» DOCUMENT SECTION
## START

There is some merit in this claim; classroom discussion is enriched by diversity of judgment and conviction. But skin color has little to do with that. Universities do well to attract a variety of perspectives among students and faculty: Marxists and libertarians, Christian fundamentalists and atheists, even (heaven forfend!) Republicans. But in fact this kind of consequential diversity is not vigorously sought. More than half the citizens of Michigan who express a party preference are Republicans, but on our faculty at the University of Michigan (and at nearly all selective institutions) they are rare indeed.
The diversity that race preference advances, on the other hand, has virtually no intellectual merit. The children of upper-middle-class black and Hispanic families who are the chief beneficiaries of race preference add very little diversity to the cauldron of opinions in our classrooms. So, in the first place, whatever merit diversity may actually have, it cannot serve to justify preference by race.
But suppose that variety of skin color, plainly irrelevant in most contexts, really did improve classroom discussions in some contexts. Courses in criminal law are the tired example commonly put forward. Would that justify deliberate race preference?
Racial discrimination, of which my university’s practice is one indubitable example, is morally wrong; we all know that very well. It is, as the Supreme Court has said on many occasions, an “odious” practice, not to be tolerated in a good society unless required by the most extraordinary circumstances. Does the modest improvement of classroom discussions in atypical contexts (supposing it is real) justify a public university’s employing deliberately discriminatory devices on a large scale? Surely it does not.
Suppose it were learned that racial discrimination made a very substantial contribution to the quality of education. Would that be enough? That was the genuine belief of the Southern states in 1954, resisting the integration of the public schools. They were able to bring, in support of the doctrine of “separate but equal,” a very great deal of evidence that segregation was good for majority and minority alike, much more solid evidence than the University of Michigan has registered in favor of its own form of racial discrimination. If those racists had been right, would we have been justified in retaining segregation for the sake of quality education? Of course not. The evidence that racial discrimination has very advantageous results was given, by the Supreme Court Justices in their unanimous decision in Brown v. Board of Education, all the attention it deserved: they ignored it.

## END

» RECORDED DATA
## START

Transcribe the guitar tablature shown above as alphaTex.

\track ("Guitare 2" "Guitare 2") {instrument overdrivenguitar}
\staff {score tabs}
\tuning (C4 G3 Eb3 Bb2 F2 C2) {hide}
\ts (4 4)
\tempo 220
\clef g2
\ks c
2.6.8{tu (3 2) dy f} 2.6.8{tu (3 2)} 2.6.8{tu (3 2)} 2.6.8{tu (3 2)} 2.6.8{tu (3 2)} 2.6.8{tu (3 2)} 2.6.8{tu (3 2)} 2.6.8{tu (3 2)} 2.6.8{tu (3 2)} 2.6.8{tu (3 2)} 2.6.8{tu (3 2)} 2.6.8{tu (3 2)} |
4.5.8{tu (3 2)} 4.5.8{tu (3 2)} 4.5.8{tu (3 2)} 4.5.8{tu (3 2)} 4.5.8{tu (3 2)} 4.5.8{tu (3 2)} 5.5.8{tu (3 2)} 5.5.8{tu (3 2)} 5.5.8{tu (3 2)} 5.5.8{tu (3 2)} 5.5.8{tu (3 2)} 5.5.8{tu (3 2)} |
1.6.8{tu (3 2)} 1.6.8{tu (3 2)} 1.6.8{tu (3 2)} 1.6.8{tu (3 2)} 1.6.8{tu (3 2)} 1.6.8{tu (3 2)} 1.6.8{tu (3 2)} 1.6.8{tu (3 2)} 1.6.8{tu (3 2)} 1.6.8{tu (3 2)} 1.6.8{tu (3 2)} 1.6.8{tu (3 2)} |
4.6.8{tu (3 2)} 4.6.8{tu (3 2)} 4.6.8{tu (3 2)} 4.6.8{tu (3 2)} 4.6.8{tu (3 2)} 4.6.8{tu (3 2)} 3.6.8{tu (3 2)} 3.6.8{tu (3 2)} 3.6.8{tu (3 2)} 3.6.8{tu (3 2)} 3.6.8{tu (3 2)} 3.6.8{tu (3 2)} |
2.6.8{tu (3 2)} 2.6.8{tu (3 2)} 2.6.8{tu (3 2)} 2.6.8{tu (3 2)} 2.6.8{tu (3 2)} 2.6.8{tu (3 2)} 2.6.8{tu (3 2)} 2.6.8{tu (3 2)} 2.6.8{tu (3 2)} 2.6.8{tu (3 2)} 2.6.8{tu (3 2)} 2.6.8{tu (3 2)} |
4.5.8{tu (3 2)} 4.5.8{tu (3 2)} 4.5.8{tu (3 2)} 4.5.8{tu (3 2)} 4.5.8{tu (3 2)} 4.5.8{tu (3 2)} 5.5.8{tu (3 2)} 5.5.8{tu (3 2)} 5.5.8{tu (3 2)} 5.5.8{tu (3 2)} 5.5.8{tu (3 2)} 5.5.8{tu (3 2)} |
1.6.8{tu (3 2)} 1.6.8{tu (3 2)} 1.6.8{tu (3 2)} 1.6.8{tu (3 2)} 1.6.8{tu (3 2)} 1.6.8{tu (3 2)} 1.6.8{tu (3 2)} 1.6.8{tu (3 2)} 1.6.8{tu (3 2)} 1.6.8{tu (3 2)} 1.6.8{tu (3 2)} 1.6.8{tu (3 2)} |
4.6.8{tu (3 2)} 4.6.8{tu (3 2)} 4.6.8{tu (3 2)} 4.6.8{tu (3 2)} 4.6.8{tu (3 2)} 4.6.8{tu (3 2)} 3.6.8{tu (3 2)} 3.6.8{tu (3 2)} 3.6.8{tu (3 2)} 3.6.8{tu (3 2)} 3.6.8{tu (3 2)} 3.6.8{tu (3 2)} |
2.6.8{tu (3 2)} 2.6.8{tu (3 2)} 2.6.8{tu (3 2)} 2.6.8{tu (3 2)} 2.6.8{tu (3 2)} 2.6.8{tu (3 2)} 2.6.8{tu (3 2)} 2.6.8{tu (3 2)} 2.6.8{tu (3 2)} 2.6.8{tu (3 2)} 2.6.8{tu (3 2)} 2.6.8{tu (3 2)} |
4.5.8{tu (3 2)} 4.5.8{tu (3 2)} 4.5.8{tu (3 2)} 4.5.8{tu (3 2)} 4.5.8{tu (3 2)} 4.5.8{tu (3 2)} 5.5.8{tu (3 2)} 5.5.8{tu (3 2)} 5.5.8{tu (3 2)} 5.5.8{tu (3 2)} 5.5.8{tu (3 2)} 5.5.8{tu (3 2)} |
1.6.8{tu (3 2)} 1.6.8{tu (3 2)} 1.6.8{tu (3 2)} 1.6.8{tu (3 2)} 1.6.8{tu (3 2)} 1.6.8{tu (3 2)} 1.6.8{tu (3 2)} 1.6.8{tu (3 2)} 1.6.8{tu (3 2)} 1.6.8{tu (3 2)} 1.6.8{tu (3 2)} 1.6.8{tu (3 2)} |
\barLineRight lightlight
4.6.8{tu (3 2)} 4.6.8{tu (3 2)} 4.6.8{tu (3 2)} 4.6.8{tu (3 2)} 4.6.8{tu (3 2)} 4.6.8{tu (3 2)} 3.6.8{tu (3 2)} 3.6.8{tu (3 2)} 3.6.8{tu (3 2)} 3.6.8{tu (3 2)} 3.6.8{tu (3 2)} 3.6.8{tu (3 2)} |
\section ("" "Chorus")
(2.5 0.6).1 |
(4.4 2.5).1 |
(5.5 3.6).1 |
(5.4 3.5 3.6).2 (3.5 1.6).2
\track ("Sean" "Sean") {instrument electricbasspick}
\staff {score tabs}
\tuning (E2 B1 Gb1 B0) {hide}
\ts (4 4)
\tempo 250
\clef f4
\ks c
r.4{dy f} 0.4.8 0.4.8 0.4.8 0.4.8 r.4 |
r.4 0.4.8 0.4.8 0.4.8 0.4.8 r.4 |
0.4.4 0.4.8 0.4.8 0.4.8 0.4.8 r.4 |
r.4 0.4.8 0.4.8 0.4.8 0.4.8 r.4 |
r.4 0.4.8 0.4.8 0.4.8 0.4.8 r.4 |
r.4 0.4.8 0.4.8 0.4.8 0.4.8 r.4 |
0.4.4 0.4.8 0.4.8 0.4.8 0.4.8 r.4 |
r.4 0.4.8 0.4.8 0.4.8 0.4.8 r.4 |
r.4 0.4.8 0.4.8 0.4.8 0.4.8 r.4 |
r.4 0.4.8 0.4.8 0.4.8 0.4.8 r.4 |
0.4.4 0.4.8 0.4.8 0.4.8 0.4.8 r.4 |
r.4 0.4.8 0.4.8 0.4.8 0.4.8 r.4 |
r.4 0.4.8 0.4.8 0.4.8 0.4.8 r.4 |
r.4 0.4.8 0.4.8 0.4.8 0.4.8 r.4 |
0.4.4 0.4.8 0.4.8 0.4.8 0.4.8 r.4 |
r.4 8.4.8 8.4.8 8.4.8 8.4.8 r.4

## END

» PROBLEMS TO WORK ON
1. Can you translate this sentence from the essay on race preference in university admissions into Spanish: "Courses in criminal law are the tired example commonly put forward."
2. According to the essay on race preference in university admissions, what share of the Michigan citizens who express a party preference are Republicans?
3. Extend the essay on race preference in university admissions, picking up after its last sentence and keeping its argument and voice.

» WRITTEN ANSWERS
1. Los cursos de derecho penal son el ejemplo trillado que se suele presentar.

2. More than half.

3.
That Justice O’Connor should have found the fact (if it is a fact) that racial diversity makes classroom discussion more “interesting” a reason to approve deliberate racial discrimination is a painful mark of her gullibility. The issue before the Supreme Court in Grutter was whether there was a “compelling need” of the state of Michigan that would justify a practice putatively wrong and plainly odious. Is that alleged, modest improvement in classroom discussion a truly compelling need? If the need for color diversity in classes were really so utterly critical, could the university not simply lower its entrance standards to achieve that racial mix? That might not be wise, but would it not be more defensible, morally and legally, than outright racial discrimination?
I share the pride of Michiganders in the elite and intellectually powerful law school at the University of Michigan. But maintaining such a law school is not a compelling need of our state; many states do not maintain a law school at all, and they thrive quite nicely. The argument of the majority in Grutter, that the benefits flowing from diversity is a compelling state need, is simply outrageous. If improving classroom discussion in the law school is a “compelling need” of the state of Michigan under the standard of strict scrutiny, then (as Justice Scalia put it bluntly) everything is.
Everything I have said so far supposes that the claims made for the advantages of diversity are true. In fact, most of them are not true at all. Consider the claim, reported by Mr. Zorn, that racial diversity “helps to break down racial stereotypes.” In fact it does the very reverse of that, reinforcing racial stereotypes by fortifying the belief that only through charity can blacks and other minorities be admitted to our finest schools. When students of some minority are admitted preferentially, their scholarly promise and attainments diluted by consideration of skin color or national origin, such students will, inevitably, perform less well than those whose credentials had not been so diluted.
That statistical inferiority in the performance of the preferred group results not from skin color but from corrupt admissions, and serves to buttress the canard that members of that minority are intellectually inferior. In athletics we do the same; a varsity athlete with a B+ average is an “Academic All-American” because athletic admissions have been so thoroughly prostituted. By giving systematic preference to athletes we have made the “dumb jock” not a myth, but a reality. For historical reasons, however, race preference is far more damaging to blacks than athletic preference is to athletes.
Does diversity, as O’Connor and company contend, “promote cross-racial understanding”? It does not. Here we have very solid evidence. Distinguished social scientists—Stanley Rothman, Seymour Martin Lipset, and Neil Nevitte—were shocked by Michigan’s manipulative defense of diversity in reporting students’ answers to loaded questions like: “Do you feel that diversity enhances or detracts from how you and others think about problems and solutions in classes?” So Rothman et al. did a serious study: at 140 institutions, they got reports from thousands of students and faculty about the current state of cross-racial understanding on their campuses, and then correlated those reports with an independent empirical measure of enrollment diversity on those same campuses. The outcome is precisely the opposite of what Michigan contends and O’Connor swallows: in fact, the study found that “as the proportion of black students enrolled at the institution rose, student satisfaction with their university experience dropped, as did assessment of the quality of their education, and the work effort of their peers” (“Does Enrollment Diversity Improve University Education,” International Journal of Public Opinion Research, vol. 15, no. 1, 2003).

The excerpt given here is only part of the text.